July 16, 2020, 12:52 pm News Staff – With the U.S. unemployment rate hovering above 11%, the next congressional COVID-19 relief package must increase Medicaid's federal medical assistance percentage -- ensuring Americans' access to health care during and beyond the public health emergency -- said the AAFP and dozens of organizations in a July 10 letter to lawmakers.
An enhanced FMAP, which would increase the amount of matching Medicaid funds the federal government gives states for certain medical and social services, could play a key role in the country's recovery and help offset budget gaps due to decreased state revenues, the letter said.
Among the more than 100 state and national health care and public policy groups signing the letter were the AMA, the American Academy of Pediatrics and the National Conference of State Legislatures. It was sent to House Speaker Nancy Pelosi, D-Calif., and Minority Leader Kevin McCarthy, R-Calif., as well as to Senate Majority Leader Mitch McConnell, R-Ky. and Minority Leader Charles Schumer, D-N.Y.
The 6.2% FMAP increase in the Families First Coronavirus Response Act was welcome, the groups wrote, but an additional boost of at least 5.8% -- retroactive to Jan. 1, 2020 -- is now needed and should remain in place until Sept. 30, 2021, regardless of unemployment conditions.

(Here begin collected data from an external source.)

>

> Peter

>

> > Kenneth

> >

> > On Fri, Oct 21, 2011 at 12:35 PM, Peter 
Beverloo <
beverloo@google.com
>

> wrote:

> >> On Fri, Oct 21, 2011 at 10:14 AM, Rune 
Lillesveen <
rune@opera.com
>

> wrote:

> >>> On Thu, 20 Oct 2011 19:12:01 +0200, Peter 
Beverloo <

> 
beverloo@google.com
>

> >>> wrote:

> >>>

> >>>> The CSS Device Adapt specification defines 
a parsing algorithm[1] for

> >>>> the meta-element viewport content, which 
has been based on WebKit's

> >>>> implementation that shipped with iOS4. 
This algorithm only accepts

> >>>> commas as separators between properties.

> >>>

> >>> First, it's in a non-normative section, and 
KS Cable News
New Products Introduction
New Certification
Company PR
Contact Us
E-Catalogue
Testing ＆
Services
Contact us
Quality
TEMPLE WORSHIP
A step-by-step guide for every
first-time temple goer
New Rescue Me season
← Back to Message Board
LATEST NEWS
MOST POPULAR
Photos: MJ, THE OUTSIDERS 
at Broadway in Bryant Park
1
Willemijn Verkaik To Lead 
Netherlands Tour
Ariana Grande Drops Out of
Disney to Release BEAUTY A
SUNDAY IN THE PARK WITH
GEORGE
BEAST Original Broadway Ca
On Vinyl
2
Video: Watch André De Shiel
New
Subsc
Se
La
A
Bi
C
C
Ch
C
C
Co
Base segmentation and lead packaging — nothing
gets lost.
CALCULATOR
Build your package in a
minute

"After September 30, 2021, the 12% FMAP increase should not be reduced until the national unemployment rate falls below 5%," the letter said; additional FMAP increases should be determined "based on the increase in a state’s unemployment rate."
The groups also called for Congress to rescind the administration's proposed Medicaid Fiscal Accountability Rule, arguing that, if implemented, it would "reduce the ability of states and localities to finance the nonfederal share of Medicaid, resulting in a reduction in federal Medicaid funding for the public health and hospital systems and destabilizing them at a time when health care and public health services are needed most."
The July 10 letter's FMAP position echoes recent advice the Academy offered HHS on U.S. health system resilience: "It is critical that the FMAP be altered and tied to economic indicators," said the AAFP.
"While Medicaid spending can adjust in response to fluctuations in economic activity, the current formula for sharing Medicaid expenditures between states and the federal government does not allow for a rapid increase in federal contributions when state economic conditions decline," that July 8 letter stated, "nor does it provide a mechanism for additional federal contributions to stimulate growth during a national recession."
Citing National Association of State Budget Officers data, the letter reminded congressional leaders that Medicaid was the largest expenditure for states last year. Now, it added, the pandemic is expected to cause most states "a budget shortfall ranging between 5% and 20%" -- making the need for federal assistance more urgent.
The July 10 letter pointed to recent history to bolster the groups' case.
"The Government Accountability Office reported that during the Great Recession, the unemployment rate grew from 5% to 9.5%, while Medicaid enrollment rose by 9.7% -- adding nearly 4.3 million enrollees to the program," the groups wrote. "There is ample precedent for Congress acting during economic downturns to temporarily increase the FMAP, including increasing the FMAP by nearly 12% a decade ago."